This might be ideal if all that you were doing was a ruby program that indexed your record collection, say for a student project in your CS class; but in the real world if you have to interface with serious e-commerce applications you will find that not only does MySqL lack even moderately advanced SQL features, but that you will be facing rising support costs for this "free" platform.
So, this brings us to PostGRESL. Now, I don't have a lot of experience with it, myself, given that I've mostly stuck to following the major database players instead of the fringe ones, but since this article addresses it, I've asked some of my friends their opinions. While it's featureful and scalable enough to meet the demands of your average medium sized shop, they've noticed that it tends to not be a viable solution for larger projects.

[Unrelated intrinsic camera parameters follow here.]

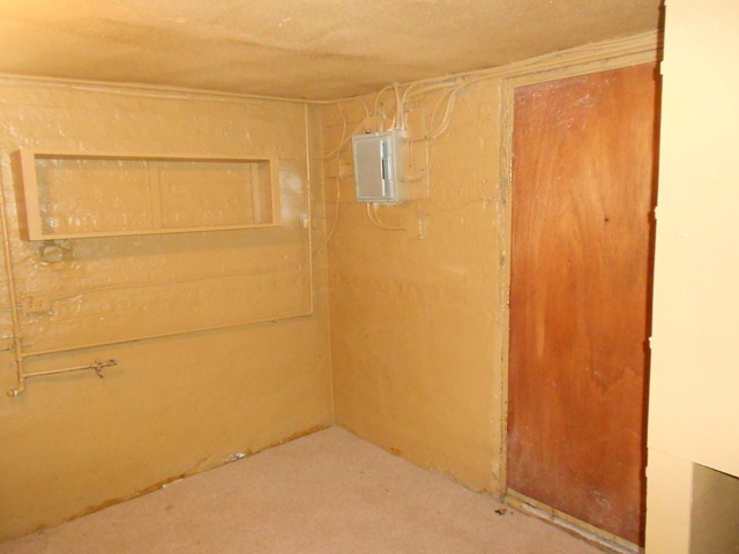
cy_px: 277
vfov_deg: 53.1
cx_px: 370
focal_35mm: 26
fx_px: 555
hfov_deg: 67.3
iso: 1000
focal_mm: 4.6
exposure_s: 1/25
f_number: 3.2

In particular the latest industry benchmarks show PostGREsqL performing poorly compared to more mainstream vendor such as ingres.
Again, like MysQl, POSTgres demonstrates that in order to get enterprise level performance out of hobbyist level software, you're going to have to pay enterprise level fees for support as well as licenseing.

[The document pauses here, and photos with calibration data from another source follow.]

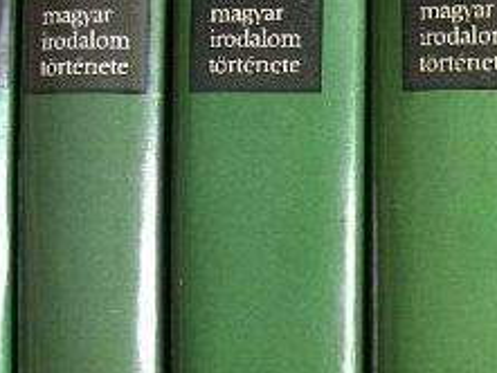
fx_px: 1120
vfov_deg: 18.7
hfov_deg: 24.5
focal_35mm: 78
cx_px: 417
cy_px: 308
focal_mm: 6.3
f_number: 3.5
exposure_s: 1/12.7
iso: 100
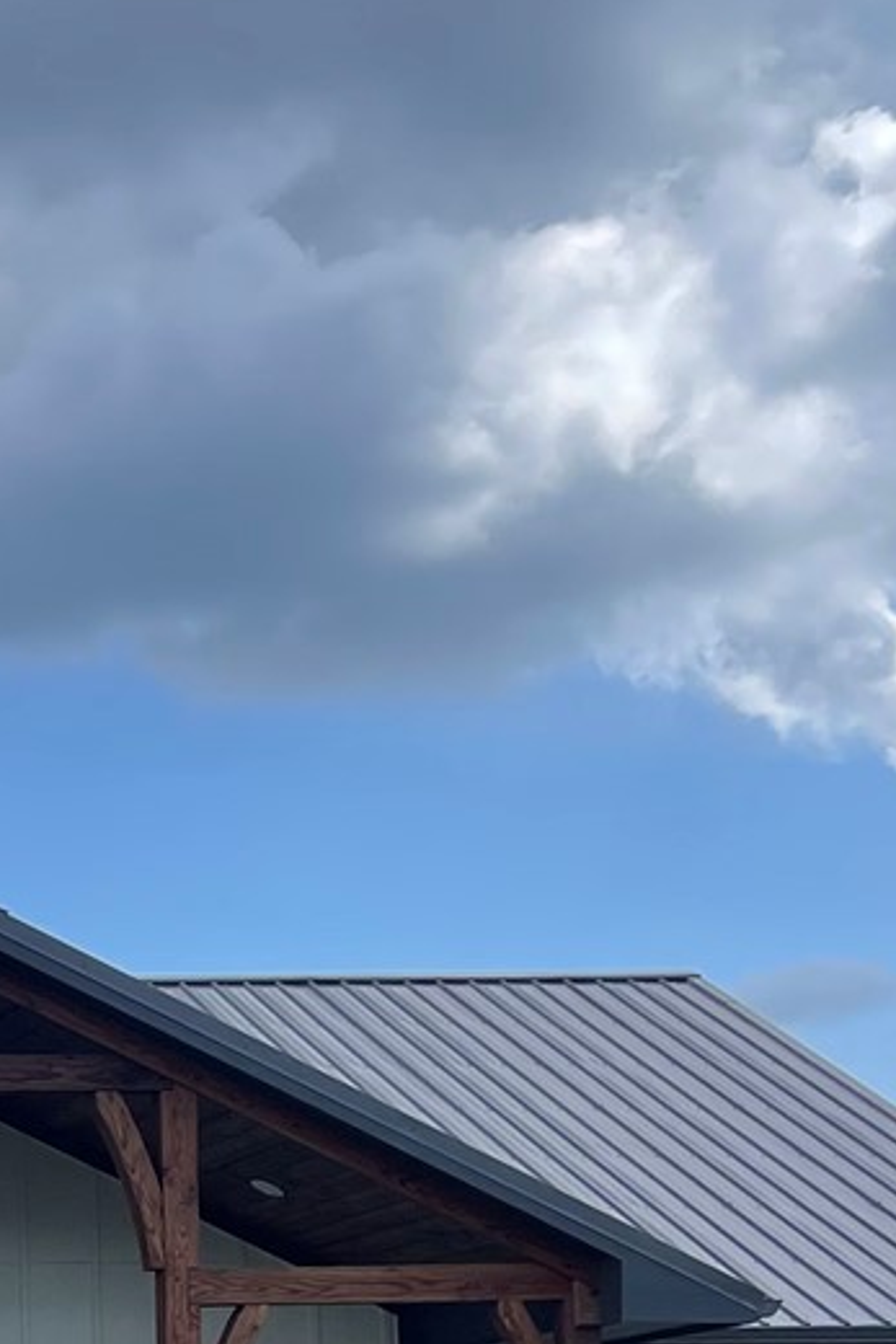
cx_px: -713
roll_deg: +0.6
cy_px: 1512
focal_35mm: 96
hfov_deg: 12.9
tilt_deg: +2.2
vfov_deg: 20.2
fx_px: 3581
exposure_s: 1/4049
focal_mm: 5.1
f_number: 1.6
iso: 32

So, in conclusion, after seeing the way in which the other industry standard database solutions fail, there's only one choice a sane IT manager can make: When you need a datacenter solution which both high performant and scalable, is eoconomically viable and contains more support for the current standards the only real contender is SQL Server. -
There are other options....I've been working with Ingres recently. It's GPL and has a great enterprise-proven track record. Best of both worlds.